A friend of hers lost money when he clicked onto a link in a message that seemed to come from his bank. Within seconds 3,000 yuan ($456) had vanished from his account. "That was all the money he had at the time and he needed that to pay his rent," Dimitrova said.

She said that the hackers in China were very professional and warned expats to be careful about clicking on links in text messages.

Internet troubles

Personal information safety is a big concern for the growing population of Chinese netizens. According to a survey by the Internet Society of China in 2015, around 78.2 percent of Internet users who responded had had personal details leaked, including names, education backgrounds, home addresses, ID numbers and workplaces.

And 63.4 percent of the respondents believed details of their online activities including shopping records, Web surfing history and IP addresses, had been given to third-party companies. The Internet Society of China estimated that over the year 2015 Internet information leaks and frauds had cost netizens 80.5 billion yuan.

Journalist Liu Tian is one of the victims. She told the Global Times that she no longer trusts Alipay or any of the online payment platforms. A few months ago someone hacked her Alipay account and removed 1,000 yuan.

"I was woken at 3 in the morning by 10 text messages saying there had been small transactions on the account and about 1,000 yuan had been transferred from the bank account linked to my Alipay account," Liu said. Within minutes she had a text message from the bank saying the Alipay account had withdrawn the money.

Liu immediately called the bank's 24-hour hotline and froze her account cancelling all of her bank cards that had been linked to Alipay. By the next morning police and Alipay customer services took up the case and although Alipay refunded her losses, the police could not track the fraudster.

"The transaction records on my Alipay account showed that my money went to an online games company," Liu said. "Since I used the same registered email address, phone number and user name but different passwords on different websites, it could have been easy for criminals to find the username and password for my Alipay account."

Li Jianhua is the Dean of the College of Information Security at the Shanghai Jiao Tong University and explained why personal information is so accessible these days.

"The moment we are born, all of our personal information is stored and can be traced through things like our marital status, house purchase records, bank card information," Li said, "However the online community currently lacks effective management and supervision to protect personal information. Also there are no definitive laws regulating the use of personal data.
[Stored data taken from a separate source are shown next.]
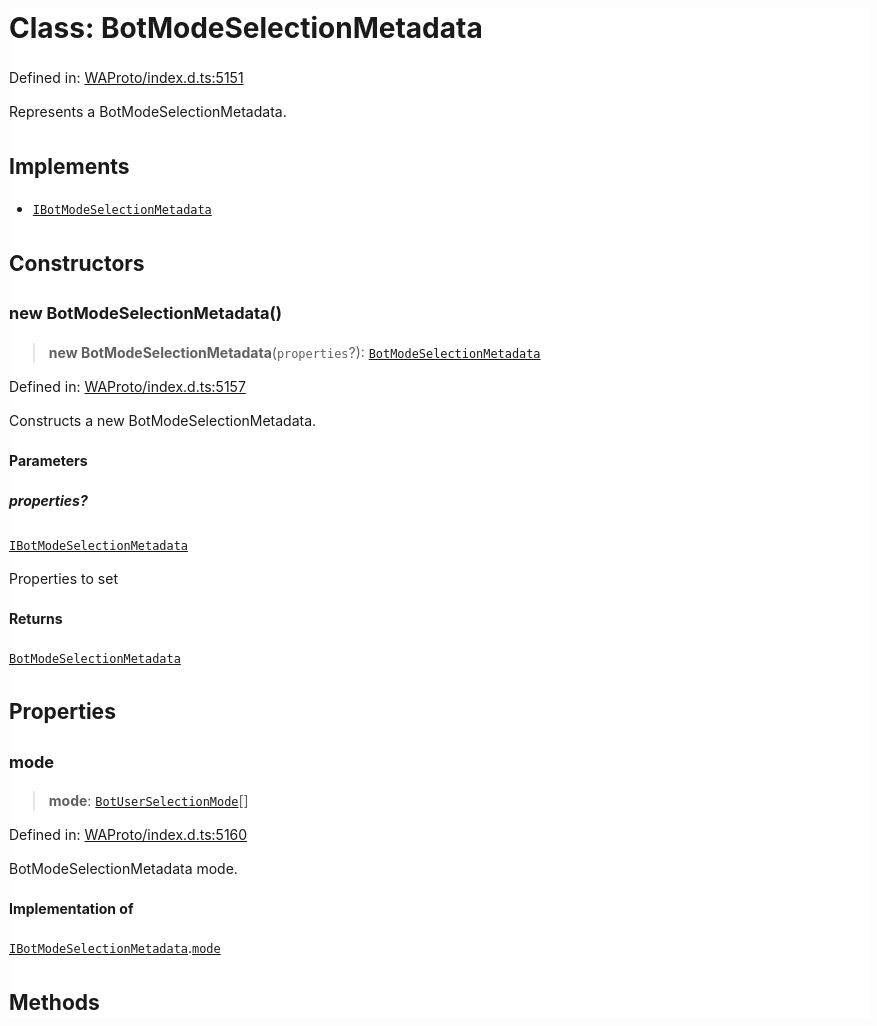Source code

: # Class: BotModeSelectionMetadata

Defined in: [WAProto/index.d.ts:5151](https://github.com/Fokusdotid/bail/blob/a1b2bb6d3d63874a4f497e70ebd6347b2869da8e/WAProto/index.d.ts#L5151)

Represents a BotModeSelectionMetadata.

## Implements

- [`IBotModeSelectionMetadata`](../interfaces/IBotModeSelectionMetadata.md)

## Constructors

### new BotModeSelectionMetadata()

> **new BotModeSelectionMetadata**(`properties`?): [`BotModeSelectionMetadata`](BotModeSelectionMetadata.md)

Defined in: [WAProto/index.d.ts:5157](https://github.com/Fokusdotid/bail/blob/a1b2bb6d3d63874a4f497e70ebd6347b2869da8e/WAProto/index.d.ts#L5157)

Constructs a new BotModeSelectionMetadata.

#### Parameters

##### properties?

[`IBotModeSelectionMetadata`](../interfaces/IBotModeSelectionMetadata.md)

Properties to set

#### Returns

[`BotModeSelectionMetadata`](BotModeSelectionMetadata.md)

## Properties

### mode

> **mode**: [`BotUserSelectionMode`](../namespaces/BotModeSelectionMetadata/enumerations/BotUserSelectionMode.md)[]

Defined in: [WAProto/index.d.ts:5160](https://github.com/Fokusdotid/bail/blob/a1b2bb6d3d63874a4f497e70ebd6347b2869da8e/WAProto/index.d.ts#L5160)

BotModeSelectionMetadata mode.

#### Implementation of

[`IBotModeSelectionMetadata`](../interfaces/IBotModeSelectionMetadata.md).[`mode`](../interfaces/IBotModeSelectionMetadata.md#mode)

## Methods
More importantly, many companies are not responsible and honest enough, and tend to misuse their users' information for their own benefit."

To prevent personal data being leaked in the meantime, he suggested people should be more aware of data privacy and practice safer Internet habits.

Wifi warnings

"For example, netizens could use security protection software while surfing online. It's also safer for them to use their mobile phone data rather than free public Wifi links because Wifi in public places can reveal online records and bankcard information to third parties," Li said.

He said corporations and governments should play a more important role in protecting personal data. He would like to see authorities regulating the use of personal data with tough laws that would give individuals the right to know how their data is used. Tougher regulations would push network operators and companies to increase their social responsibility and to proactively protect users' information.